The drugs don't make me high, they make me neutral. ~Dr. Gregory House.

Monday, June 12, 2006

Conversations bout sex at work...

Perhaps a career in explaining myself isn't for me... or maybe I just need better listeners.
Had a conversation with a girl at work today about why I'm not sleeping with people. She's convinced that there's no point in dating someone unless you're sleeping with them. I kinda disagreed. And really, all religious reasons out of the picture I still would disagree.
I like that I can do that. I think its good... I really don't like people who lecture people on topics like pre-marrital sex and abortion using solely religious reasons, especially when you're talking with someone who could care less about religion and God. I don't really think there's much of a point personally.
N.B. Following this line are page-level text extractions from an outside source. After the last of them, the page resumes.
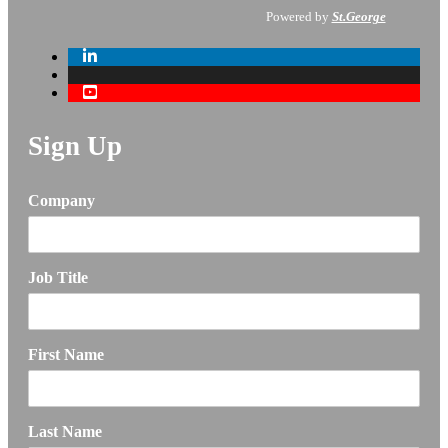
Powered by
St.George
Sign Up
Company
Job Title
First Name
Last Name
Yeah, the reasons I give are purely self-centered reasons most of the time and they probably stem from religious things.. but maybe not... I've become a bit more... I don't know... more apathetic toward that kind of thing. I mean.. I still have my beliefs but I'm a bit more open-minded about things now. I'm not the goody-goody girl I used to act like I was. And I realize that and pray that no one thinks me to be that when I'm not. I guess I'm just a bit more realistic now. I like it quite a bit. I'm accepting of stuff, not too judgemental about people and what they do or how they live. I think its a good quality that I've developed.
So I have my apartment for Fredericton. yay! Gonna cost me an arm and a leg to keep it up this summer but got an apartment and actually I may have a roomate for the summer here which may cut down on expenses. Yeah. And I think the company may be nice too.
Ooo! Got my acceptance letter to UNBF today too! That's also exciting. They all said I"d get it but its nice to have it in my hand.
Anyways, I'm really hungry so I think I'm gonna make meself some food. Later!